EXERCISE DATA:
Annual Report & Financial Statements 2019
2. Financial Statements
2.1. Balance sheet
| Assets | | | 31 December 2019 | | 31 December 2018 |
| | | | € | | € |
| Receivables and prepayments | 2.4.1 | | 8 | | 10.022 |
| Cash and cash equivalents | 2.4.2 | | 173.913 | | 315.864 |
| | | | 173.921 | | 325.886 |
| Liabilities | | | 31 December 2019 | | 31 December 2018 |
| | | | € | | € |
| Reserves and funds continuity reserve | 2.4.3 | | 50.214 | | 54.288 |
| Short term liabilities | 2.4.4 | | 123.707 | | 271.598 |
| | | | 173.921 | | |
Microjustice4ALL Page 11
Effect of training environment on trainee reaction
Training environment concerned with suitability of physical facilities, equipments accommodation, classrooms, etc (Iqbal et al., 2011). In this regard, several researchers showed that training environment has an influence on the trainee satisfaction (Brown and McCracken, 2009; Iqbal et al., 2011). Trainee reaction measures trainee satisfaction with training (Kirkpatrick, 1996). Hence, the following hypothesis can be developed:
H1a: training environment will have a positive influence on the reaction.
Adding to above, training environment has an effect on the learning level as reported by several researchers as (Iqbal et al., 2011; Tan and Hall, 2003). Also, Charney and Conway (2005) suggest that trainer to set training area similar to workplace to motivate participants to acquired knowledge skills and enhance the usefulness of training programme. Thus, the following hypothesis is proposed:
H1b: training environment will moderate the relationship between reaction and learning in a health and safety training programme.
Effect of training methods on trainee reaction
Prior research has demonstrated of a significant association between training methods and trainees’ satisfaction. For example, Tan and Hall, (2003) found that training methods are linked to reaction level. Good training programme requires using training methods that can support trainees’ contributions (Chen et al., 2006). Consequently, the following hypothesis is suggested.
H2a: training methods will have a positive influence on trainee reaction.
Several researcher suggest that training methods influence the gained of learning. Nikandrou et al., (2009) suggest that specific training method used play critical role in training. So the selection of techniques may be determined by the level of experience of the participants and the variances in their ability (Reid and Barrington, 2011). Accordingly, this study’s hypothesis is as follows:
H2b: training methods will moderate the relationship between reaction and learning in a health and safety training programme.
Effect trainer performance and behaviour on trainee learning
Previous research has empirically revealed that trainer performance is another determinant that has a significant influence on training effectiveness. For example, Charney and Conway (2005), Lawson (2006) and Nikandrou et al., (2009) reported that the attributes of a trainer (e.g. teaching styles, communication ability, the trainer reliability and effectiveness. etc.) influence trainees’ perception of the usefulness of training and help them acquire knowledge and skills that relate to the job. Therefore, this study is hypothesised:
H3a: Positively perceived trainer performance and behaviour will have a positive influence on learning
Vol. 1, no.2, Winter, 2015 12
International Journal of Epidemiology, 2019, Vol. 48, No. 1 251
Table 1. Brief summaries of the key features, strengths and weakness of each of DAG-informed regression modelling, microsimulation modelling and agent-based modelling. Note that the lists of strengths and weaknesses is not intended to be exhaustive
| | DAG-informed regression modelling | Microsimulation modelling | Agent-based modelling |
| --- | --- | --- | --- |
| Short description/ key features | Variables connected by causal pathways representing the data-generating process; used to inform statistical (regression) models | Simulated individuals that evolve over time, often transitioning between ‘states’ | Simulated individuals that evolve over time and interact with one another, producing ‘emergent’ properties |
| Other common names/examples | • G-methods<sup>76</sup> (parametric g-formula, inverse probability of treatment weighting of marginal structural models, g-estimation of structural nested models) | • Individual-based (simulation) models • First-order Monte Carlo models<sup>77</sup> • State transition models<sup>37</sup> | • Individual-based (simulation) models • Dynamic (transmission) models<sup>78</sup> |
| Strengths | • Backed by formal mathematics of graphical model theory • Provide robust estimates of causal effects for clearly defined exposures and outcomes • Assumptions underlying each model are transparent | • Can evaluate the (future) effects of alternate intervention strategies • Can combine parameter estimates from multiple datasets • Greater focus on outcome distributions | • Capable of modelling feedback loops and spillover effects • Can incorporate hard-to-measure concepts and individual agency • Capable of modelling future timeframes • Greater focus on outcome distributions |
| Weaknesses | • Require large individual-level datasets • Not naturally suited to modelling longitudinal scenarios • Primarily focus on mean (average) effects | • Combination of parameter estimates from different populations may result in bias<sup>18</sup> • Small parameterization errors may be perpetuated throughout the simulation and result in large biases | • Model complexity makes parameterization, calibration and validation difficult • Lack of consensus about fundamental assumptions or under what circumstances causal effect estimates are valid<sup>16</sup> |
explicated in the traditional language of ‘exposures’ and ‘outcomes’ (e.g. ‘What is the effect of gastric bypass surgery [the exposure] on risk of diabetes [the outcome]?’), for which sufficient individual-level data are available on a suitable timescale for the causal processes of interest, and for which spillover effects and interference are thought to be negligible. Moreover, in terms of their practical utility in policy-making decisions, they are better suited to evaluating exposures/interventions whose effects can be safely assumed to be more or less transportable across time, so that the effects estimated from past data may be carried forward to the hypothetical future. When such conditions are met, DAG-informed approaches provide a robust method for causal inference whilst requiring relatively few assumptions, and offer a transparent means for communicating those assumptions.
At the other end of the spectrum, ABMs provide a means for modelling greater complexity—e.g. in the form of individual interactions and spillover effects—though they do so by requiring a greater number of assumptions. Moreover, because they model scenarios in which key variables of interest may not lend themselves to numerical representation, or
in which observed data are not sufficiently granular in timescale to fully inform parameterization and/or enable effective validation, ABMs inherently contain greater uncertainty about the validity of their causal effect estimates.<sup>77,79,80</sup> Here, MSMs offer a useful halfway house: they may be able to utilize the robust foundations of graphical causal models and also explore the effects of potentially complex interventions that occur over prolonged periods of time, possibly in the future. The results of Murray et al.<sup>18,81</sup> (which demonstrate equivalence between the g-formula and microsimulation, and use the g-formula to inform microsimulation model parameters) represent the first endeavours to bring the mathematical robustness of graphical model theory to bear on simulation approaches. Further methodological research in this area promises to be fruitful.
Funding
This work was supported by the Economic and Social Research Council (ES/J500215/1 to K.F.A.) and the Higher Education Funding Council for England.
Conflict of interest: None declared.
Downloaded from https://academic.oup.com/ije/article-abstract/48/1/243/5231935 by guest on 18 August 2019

PROBLEM:
Each line from the top of the material above, through the one that contains "50.214 | | 54.288 |", should be restated word for word.

ANSWER AREA:
Annual Report & Financial Statements 2019
2. Financial Statements
2.1. Balance sheet
| Assets | | | 31 December 2019 | | 31 December 2018 |
| | | | € | | € |
| Receivables and prepayments | 2.4.1 | | 8 | | 10.022 |
| Cash and cash equivalents | 2.4.2 | | 173.913 | | 315.864 |
| | | | 173.921 | | 325.886 |
| Liabilities | | | 31 December 2019 | | 31 December 2018 |
| | | | € | | € |
| Reserves and funds continuity reserve | 2.4.3 | | 50.214 | | 54.288 |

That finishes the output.